Render the listing from its first line up to and including the line with "at the highest" as a Markdown table with the columns Row and Line, leaving out any blank lines.

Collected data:
※

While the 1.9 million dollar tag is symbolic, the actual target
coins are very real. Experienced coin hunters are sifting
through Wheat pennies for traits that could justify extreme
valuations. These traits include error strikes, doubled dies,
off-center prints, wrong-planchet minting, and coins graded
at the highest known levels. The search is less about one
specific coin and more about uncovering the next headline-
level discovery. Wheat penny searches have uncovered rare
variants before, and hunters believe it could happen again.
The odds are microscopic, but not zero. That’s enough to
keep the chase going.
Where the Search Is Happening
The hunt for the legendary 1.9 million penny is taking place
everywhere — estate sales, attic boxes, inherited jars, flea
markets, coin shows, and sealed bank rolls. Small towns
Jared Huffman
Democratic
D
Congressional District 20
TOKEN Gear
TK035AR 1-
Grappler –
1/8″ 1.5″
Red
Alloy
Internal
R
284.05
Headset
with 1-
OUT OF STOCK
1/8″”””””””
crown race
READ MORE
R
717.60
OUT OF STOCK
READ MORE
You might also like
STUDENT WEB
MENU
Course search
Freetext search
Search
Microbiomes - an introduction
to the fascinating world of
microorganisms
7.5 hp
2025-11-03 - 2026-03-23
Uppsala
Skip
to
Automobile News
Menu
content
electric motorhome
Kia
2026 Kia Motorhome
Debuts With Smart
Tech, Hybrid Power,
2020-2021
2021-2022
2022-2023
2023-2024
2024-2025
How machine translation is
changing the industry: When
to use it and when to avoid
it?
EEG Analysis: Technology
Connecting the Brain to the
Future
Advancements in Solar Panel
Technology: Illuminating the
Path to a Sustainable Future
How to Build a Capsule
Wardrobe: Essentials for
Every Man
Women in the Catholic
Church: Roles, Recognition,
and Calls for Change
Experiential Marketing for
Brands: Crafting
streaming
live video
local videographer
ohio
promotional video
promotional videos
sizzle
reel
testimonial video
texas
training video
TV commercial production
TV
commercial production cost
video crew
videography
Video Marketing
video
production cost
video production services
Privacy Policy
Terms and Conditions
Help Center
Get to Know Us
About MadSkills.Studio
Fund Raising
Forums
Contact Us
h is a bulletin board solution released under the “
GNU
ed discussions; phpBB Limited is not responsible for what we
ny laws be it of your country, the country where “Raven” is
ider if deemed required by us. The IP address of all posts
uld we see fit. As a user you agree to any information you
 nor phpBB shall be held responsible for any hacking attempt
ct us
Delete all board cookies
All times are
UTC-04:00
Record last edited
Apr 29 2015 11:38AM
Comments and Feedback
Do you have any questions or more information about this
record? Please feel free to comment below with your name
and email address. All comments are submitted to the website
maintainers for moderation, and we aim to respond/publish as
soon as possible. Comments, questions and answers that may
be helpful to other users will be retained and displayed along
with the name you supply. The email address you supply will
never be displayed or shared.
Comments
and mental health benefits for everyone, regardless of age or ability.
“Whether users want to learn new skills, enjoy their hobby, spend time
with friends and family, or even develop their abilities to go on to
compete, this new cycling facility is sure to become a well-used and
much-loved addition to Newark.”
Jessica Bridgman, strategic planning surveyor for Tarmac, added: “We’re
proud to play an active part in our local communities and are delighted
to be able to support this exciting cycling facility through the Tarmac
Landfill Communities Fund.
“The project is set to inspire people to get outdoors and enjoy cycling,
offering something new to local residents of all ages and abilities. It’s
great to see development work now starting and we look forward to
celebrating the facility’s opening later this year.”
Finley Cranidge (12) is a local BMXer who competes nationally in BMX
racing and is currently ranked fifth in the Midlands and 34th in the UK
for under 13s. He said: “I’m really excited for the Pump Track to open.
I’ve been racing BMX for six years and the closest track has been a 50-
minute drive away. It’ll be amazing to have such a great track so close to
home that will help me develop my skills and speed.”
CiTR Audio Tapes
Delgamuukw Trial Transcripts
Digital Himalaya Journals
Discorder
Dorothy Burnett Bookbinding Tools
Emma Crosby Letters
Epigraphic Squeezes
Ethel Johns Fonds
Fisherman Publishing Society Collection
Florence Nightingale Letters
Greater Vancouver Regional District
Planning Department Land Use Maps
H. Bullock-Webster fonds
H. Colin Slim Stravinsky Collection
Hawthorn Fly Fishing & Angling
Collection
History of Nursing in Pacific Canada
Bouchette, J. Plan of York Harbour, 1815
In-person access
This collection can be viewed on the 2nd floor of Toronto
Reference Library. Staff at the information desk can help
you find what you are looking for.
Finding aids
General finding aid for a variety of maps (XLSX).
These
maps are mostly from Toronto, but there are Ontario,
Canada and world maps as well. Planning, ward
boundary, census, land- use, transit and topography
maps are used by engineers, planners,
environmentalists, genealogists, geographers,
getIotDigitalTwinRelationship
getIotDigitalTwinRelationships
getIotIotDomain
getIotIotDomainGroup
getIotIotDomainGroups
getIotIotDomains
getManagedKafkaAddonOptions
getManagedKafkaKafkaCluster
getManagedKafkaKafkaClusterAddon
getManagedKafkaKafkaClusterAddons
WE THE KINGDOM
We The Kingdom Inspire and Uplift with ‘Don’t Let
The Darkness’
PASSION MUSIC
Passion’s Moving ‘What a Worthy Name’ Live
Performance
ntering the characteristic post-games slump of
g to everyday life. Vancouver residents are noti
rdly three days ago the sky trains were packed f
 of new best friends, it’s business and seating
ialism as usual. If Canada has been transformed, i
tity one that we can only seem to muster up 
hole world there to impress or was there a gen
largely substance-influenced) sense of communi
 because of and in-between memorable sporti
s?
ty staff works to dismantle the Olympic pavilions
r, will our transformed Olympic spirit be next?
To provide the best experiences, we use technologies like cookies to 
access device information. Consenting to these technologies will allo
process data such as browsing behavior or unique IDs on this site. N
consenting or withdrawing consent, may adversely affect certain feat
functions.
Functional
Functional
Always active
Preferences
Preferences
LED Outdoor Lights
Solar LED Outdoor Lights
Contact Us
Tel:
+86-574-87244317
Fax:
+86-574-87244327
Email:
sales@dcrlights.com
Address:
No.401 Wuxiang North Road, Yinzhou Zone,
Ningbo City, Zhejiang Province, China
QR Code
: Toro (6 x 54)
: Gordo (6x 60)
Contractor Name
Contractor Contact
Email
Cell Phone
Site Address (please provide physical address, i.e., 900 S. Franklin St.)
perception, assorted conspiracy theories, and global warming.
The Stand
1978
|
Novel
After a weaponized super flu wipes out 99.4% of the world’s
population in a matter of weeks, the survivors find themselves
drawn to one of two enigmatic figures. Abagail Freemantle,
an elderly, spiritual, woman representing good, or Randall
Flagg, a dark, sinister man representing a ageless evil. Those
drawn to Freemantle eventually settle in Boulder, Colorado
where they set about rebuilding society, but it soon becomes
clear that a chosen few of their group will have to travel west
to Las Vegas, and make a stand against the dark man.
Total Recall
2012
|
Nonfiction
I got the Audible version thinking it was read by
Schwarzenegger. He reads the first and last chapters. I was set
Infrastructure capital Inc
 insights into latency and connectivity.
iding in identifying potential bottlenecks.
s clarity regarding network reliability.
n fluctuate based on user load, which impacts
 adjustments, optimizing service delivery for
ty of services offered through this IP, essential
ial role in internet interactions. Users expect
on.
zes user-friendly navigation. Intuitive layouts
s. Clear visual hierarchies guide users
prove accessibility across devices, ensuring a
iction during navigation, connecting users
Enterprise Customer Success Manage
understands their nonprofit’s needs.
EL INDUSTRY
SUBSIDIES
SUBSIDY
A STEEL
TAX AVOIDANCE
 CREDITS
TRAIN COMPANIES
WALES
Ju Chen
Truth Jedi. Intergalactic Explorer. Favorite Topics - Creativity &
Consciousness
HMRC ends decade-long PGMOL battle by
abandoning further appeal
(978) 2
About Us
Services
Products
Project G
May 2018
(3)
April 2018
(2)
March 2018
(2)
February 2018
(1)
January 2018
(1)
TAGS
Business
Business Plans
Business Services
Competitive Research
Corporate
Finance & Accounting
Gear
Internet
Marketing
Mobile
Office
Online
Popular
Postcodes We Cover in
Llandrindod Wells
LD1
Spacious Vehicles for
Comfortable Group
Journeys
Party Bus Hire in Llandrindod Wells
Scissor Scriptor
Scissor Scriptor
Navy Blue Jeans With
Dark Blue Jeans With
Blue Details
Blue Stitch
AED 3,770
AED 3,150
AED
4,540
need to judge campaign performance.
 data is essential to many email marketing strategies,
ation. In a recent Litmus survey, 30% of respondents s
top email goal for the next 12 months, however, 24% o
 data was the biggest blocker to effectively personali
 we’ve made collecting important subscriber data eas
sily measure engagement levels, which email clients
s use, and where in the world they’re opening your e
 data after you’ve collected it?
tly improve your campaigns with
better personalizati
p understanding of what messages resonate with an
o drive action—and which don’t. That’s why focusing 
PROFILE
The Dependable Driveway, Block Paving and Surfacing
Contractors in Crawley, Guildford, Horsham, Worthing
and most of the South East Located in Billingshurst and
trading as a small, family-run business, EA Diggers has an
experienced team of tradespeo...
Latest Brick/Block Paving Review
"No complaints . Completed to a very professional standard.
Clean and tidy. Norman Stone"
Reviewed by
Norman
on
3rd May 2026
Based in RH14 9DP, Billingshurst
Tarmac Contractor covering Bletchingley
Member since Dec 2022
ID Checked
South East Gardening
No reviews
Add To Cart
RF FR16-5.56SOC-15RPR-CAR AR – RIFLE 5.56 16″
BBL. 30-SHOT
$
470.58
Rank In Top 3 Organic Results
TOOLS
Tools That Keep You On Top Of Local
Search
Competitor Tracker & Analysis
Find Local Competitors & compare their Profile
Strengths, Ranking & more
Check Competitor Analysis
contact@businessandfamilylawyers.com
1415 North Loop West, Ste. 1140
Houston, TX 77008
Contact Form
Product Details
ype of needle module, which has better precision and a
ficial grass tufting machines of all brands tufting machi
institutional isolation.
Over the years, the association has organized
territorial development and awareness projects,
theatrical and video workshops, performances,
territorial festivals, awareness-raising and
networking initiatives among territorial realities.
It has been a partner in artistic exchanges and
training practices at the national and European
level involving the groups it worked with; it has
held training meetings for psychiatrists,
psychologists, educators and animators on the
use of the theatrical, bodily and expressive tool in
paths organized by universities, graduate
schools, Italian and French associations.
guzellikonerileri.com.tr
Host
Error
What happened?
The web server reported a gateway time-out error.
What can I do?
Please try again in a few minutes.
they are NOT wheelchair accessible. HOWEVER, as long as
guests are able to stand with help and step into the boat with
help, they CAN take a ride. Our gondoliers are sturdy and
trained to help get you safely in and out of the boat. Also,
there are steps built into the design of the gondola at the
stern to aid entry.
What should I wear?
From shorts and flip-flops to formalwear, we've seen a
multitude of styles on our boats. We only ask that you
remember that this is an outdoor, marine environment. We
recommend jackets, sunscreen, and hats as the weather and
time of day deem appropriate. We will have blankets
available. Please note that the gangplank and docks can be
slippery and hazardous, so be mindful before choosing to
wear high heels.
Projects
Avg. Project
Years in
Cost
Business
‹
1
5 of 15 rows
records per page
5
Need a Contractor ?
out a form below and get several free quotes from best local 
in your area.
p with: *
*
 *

※

■ The answer
| Row | Line |
|---|---|
| 1 | While the 1.9 million dollar tag is symbolic, the actual target |
| 2 | coins are very real. Experienced coin hunters are sifting |
| 3 | through Wheat pennies for traits that could justify extreme |
| 4 | valuations. These traits include error strikes, doubled dies, |
| 5 | off-center prints, wrong-planchet minting, and coins graded |
| 6 | at the highest known levels. The search is less about one |